▶ _Exercise instructions_: From the records below, copy each line that has the word "MILLICABL" in it.

Page-level text extractions
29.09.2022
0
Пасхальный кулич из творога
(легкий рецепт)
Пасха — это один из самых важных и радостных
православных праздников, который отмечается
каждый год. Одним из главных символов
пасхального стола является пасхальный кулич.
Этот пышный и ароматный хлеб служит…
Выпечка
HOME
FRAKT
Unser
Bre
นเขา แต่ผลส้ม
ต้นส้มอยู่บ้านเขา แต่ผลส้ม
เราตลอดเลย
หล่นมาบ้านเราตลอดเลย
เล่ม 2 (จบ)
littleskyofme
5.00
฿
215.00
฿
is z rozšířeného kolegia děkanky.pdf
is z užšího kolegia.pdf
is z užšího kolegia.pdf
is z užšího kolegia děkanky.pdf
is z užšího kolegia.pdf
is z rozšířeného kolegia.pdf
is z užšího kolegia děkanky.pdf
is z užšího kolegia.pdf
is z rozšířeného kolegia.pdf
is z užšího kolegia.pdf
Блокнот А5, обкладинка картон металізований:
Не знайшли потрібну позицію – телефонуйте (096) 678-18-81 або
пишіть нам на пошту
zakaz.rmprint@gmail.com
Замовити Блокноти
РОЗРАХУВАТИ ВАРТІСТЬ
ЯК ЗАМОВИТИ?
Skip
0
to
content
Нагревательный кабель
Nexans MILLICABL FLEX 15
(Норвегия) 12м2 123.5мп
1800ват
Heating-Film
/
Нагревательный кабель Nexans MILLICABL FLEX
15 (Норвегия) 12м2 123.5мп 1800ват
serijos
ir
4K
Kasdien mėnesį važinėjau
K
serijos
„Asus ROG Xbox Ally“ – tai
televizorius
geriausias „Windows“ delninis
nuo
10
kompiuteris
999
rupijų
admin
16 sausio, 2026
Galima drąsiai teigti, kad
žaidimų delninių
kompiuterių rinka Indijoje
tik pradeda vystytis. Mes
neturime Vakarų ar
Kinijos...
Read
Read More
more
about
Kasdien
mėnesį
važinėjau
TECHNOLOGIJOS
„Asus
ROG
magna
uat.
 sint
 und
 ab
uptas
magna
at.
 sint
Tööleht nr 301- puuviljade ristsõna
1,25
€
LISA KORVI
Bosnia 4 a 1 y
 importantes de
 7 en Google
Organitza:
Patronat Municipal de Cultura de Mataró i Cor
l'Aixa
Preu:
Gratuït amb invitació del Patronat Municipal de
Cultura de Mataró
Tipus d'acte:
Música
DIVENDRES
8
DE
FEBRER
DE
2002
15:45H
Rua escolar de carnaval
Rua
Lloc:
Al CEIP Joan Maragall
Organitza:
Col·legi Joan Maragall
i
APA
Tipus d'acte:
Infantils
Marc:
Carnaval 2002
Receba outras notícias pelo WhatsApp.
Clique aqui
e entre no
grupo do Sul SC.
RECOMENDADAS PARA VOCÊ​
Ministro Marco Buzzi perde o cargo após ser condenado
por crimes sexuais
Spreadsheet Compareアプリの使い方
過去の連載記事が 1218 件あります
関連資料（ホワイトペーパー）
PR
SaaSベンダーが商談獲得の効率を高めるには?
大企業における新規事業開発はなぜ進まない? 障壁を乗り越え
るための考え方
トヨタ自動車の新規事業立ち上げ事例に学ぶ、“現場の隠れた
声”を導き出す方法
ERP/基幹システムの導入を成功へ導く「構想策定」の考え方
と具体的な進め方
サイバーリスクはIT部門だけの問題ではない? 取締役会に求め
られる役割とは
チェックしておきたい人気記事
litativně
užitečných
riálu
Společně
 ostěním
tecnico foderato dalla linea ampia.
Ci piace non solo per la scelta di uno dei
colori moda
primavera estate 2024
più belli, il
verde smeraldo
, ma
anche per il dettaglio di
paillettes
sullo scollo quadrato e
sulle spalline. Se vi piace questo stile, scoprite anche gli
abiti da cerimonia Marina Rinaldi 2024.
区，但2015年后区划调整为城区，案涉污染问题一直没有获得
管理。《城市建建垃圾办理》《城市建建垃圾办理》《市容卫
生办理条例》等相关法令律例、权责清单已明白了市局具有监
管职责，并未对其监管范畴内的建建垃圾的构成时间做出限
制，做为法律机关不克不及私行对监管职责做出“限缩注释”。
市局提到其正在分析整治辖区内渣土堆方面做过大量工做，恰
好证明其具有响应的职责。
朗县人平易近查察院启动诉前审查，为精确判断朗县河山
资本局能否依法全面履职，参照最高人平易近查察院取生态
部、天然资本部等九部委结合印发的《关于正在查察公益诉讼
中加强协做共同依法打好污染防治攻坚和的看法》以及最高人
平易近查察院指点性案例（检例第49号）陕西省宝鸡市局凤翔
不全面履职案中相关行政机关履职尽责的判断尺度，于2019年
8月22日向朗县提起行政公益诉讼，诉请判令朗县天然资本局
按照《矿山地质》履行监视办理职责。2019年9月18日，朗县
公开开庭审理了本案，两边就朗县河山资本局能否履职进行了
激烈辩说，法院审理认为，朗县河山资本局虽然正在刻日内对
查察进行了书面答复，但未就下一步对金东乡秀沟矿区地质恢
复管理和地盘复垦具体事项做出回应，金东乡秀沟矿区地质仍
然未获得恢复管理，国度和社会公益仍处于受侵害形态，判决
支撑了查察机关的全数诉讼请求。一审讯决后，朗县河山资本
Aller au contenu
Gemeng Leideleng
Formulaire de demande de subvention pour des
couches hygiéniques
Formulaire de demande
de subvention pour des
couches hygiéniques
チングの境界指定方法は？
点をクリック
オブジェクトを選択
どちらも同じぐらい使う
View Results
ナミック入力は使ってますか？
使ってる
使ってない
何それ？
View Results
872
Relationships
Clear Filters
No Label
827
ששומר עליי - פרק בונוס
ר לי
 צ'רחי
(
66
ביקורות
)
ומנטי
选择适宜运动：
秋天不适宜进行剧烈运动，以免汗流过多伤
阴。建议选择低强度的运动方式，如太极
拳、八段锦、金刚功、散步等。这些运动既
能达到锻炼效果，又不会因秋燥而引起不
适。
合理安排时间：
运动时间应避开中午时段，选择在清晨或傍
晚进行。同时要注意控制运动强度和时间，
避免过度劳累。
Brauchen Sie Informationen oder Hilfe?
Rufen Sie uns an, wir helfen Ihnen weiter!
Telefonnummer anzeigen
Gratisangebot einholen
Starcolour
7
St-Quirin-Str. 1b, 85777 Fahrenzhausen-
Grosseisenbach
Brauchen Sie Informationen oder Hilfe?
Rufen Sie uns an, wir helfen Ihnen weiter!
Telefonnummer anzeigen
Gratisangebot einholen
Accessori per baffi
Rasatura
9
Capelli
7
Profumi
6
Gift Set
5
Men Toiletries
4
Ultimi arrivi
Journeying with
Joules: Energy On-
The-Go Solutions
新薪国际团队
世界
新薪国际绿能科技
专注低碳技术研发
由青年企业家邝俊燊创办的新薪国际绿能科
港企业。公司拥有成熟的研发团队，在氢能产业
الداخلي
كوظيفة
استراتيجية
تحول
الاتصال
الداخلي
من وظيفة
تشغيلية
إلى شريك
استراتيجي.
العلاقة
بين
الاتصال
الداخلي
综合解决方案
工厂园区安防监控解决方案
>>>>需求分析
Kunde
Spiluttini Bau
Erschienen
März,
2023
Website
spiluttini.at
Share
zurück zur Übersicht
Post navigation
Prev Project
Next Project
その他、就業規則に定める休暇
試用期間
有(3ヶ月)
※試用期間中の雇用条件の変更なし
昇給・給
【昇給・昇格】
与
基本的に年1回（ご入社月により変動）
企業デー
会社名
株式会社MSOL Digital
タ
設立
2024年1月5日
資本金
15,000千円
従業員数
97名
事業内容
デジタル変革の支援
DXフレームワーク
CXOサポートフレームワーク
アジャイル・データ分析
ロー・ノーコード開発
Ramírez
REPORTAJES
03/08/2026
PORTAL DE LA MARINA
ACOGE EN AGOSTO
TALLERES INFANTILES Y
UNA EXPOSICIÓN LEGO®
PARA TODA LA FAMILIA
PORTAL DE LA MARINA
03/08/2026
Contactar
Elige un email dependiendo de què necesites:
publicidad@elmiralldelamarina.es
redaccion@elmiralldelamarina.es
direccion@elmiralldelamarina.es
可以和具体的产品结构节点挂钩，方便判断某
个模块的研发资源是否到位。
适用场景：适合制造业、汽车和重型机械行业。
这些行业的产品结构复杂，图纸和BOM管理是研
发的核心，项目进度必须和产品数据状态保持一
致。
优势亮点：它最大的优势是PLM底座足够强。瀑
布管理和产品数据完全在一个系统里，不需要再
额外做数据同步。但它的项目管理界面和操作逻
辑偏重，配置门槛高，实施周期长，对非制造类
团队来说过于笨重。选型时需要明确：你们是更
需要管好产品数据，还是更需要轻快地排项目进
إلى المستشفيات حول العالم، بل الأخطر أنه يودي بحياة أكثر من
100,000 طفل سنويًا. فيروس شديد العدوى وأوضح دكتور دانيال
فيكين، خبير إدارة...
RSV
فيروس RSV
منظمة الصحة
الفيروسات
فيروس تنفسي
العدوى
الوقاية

▶ _Answer section_:
Nexans MILLICABL FLEX 15
Нагревательный кабель Nexans MILLICABL FLEX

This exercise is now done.